The platform, which operates under the name Xetra Digital Assets (XDA), provides participants with access to a wide range of crypto assets, including Bitcoin, Ethereum und Litecoin. XDA leverages Duetsche Boerse’s existing infrastructure and regulatory environment to ensure safe and efficient trading.

The XDA is the result of a partnership between Duetsche Boerse and Swiss Digital Asset AG, bridging the gap between the crypto and fiat markets. The platform allows institutional investors to buy and sell crypto assets through their existing brokerage accounts without having to deal with additional wallets or custody solutions.

The crypto assets are in the form of securities that have the same legal status as traditional stocks or bonds. The settlement is carried out by the central securities custody company Clearstream, a subsidiary of Duetsche Boerse.

The XDA is not the first initiative of the Duetsche Boerse in the field of crypto assets.
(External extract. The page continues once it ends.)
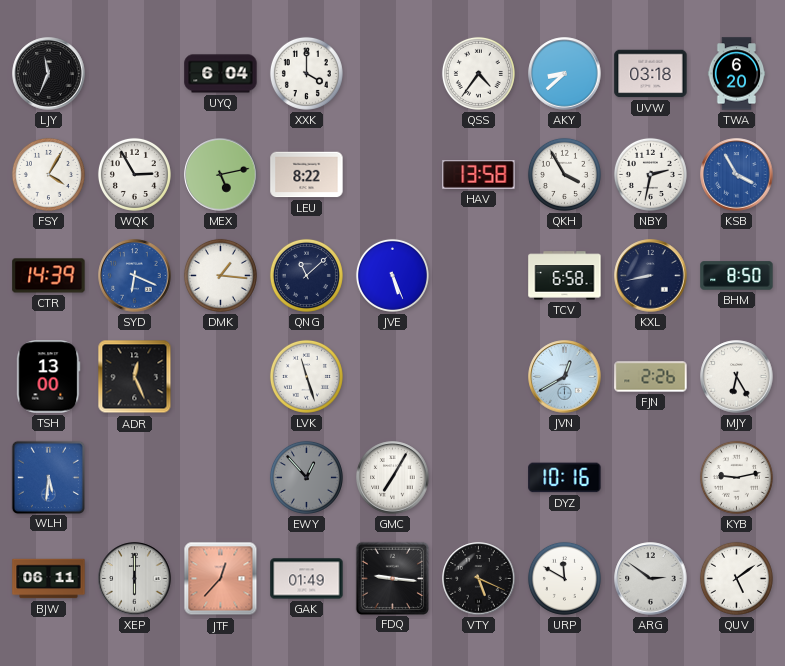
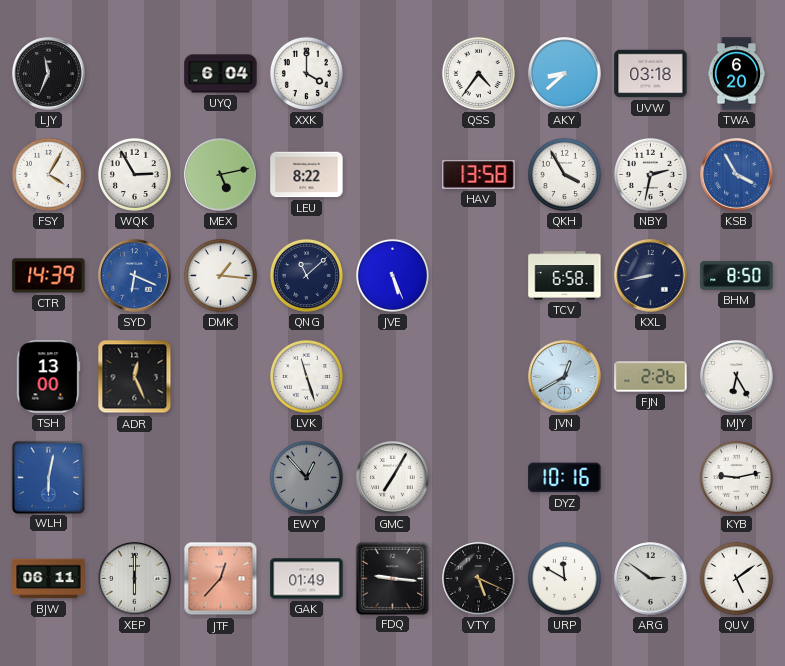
WLH: 5:31 -> 6:02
Back in 2019, it launched the Eurex Exchange, a derivatives exchange for digital assets that offers futures contracts on Bitcoin.

In addition, Duetsche Boerse participates in various projects to promote blockchain technology, such as the European Blockchain Institute or the Digital Asset Research Lab. The Duetsche Boerse sees crypto assets as a great opportunity for the future of finance and wants to play a leading role in their development.

The XDA is a milestone for the crypto market in Europe and globally. It opens up new opportunities for institutional investors who want to participate in the growing demand for digital assets.

The launch of XDA marks a significant milestone in the development of the digital asset ecosystem, as it bridges the gap between the traditional and the emerging markets. By offering a regulated and secure environment for trading digital assets, XDA hopes to attract more institutional and retail investors to the crypto space, as well as to foster innovation and growth in the DLT sector.

XDA is currently in its beta phase, with a limited number of participants. The platform plans to expand its services and features in the coming months, as well as to onboard more partners and clients. XDA is open to any interested parties who meet the eligibility criteria and comply with the regulatory requirements.

It also boosts confidence in the legitimacy and security of crypto assets, by integrating them into the regulated financial market. The XDA is an example of how traditional and innovative financial players can work together to drive change in the financial sector.